Edits made by someone who’s a first-timer or anonymous will automatically generate a red flag in the software, alerting what Wikipedians call “vandalism patrols” to come and double-check the edit as soon as possible. The Covid-19 pandemic in New Zealand page is one referred to as “semi-protected,” meaning users must meet a threshold of edits before being allowed to edit it.
Dickison said what makes for a good source is defined in crushing detail. “What you’re looking for in a reliable source is ideally a peer-reviewed publication that’s been through an editorial process, and preferably a proofreading and fact-checking process as well,” he said. Newspapers, scientific journals, and sometimes radio are the main sources you’ll see at the end of an article. Even then, some newspapers are flagged as unreliable, including papers like The Sun. “Some of the British tabloids, those references are routinely deleted,” he said. “That doesn’t meet our standards.”
The Covid-19 pages are checked for error more than most Wikipedia articles due to the massive number of views they get; there are more than 424 million page views between them so far.
Dickison feels the free encyclopedia is well-placed to handle news coverage of events like the Covid-19 pandemic because of its large army of responsive volunteers. “In many ways, Wikipedia handles this kind of breaking news coverage better than the media, because it’s a synthesis of different media outlets,” he said. “The Wikipedians will be ruthless in trying to find corroborating sources and suppress anything that looks like it might not be well-founded.
“It’s got an immune system against falsehood, so it’s actually quite resilient to hoaxing and fake news and bad information.”
The problem with information in the time of a pandemic is that normally reliable sources begin to show cracks.

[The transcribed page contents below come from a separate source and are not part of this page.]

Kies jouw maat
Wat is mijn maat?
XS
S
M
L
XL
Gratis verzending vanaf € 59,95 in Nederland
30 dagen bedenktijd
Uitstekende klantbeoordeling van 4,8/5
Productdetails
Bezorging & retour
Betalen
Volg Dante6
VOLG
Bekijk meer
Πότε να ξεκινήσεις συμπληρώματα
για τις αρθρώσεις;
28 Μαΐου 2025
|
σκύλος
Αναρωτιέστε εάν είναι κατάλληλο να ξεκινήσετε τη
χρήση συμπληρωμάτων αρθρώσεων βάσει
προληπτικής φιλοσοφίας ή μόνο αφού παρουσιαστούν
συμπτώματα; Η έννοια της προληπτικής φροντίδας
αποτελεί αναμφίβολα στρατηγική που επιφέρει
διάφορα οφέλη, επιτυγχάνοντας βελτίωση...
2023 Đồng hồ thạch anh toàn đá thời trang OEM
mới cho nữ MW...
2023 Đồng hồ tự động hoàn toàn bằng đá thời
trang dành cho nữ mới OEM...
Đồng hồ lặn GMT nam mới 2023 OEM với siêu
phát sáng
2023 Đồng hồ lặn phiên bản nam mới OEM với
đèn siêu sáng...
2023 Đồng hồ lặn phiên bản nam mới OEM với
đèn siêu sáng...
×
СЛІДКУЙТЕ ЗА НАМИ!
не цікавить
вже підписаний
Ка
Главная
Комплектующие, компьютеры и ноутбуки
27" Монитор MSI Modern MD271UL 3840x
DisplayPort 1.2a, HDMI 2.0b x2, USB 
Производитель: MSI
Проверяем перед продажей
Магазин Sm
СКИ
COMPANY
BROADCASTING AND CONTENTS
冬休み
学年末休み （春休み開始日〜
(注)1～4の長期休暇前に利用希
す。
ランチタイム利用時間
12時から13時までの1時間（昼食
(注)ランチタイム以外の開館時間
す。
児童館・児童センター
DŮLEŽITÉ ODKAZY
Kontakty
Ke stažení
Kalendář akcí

A study published in The Lancet that claimed the antimalarial drug hydroxychloroquine could actually be harmful to Covid-19 patients was retracted due to several anomalies in the data, but not before its publication put a halt to drug trials around the world.
“There are lots of studies coming out very fast, and not all of them seem to be reputable,” said Dickison. “So [volunteers] tend to use review papers or any kind of publication that does meta-analysis of a whole bunch of other studies. Those are considered better than hot-off-the-press brand new studies.”
Governments, too, can have their data questioned. On the Wikipedia page for Covid-19 in the United States, the statistics section comes with a caveat that “multiple sources note that statistics on confirmed coronavirus cases are misleading, since the shortage of tests means the actual number of cases is much higher than the number of cases confirmed.” The sources, of course, are provided. There are over 550 sources listed on this one page, many of them corroborating others.
“The speed and the size of some of those articles is just amazing,” said Dickison. “It’s really a pretty incredible piece of work.”
According to the Wikimedia foundation, 67,554 editors have worked on the Covid-19 pages in 175 different languages. The ‘Covid-19 pandemic in New Zealand’ page has more than 1,800 edits made to it by 219 editors. This information is all free and easy to access.
Considering the manpower and rigour behind Wikipedia’s coverage of Covid-19, it can be frustrating for editors like Dickison to hear people repeat decade-old warnings about the website: anyone can edit it, so it’s not a reliable source.
“They might be a little bit out of date,” said Dickison. “But if you do a comparison between Wikipedia and most other published, referenced sources, you’ll find that it stacks up pretty well, particularly in the areas of science, medicine, computer technology and history.
“Most people use Wikipedia almost every day, and I would say you’d want to know where that information is coming from and how much you can trust it, wouldn’t you?”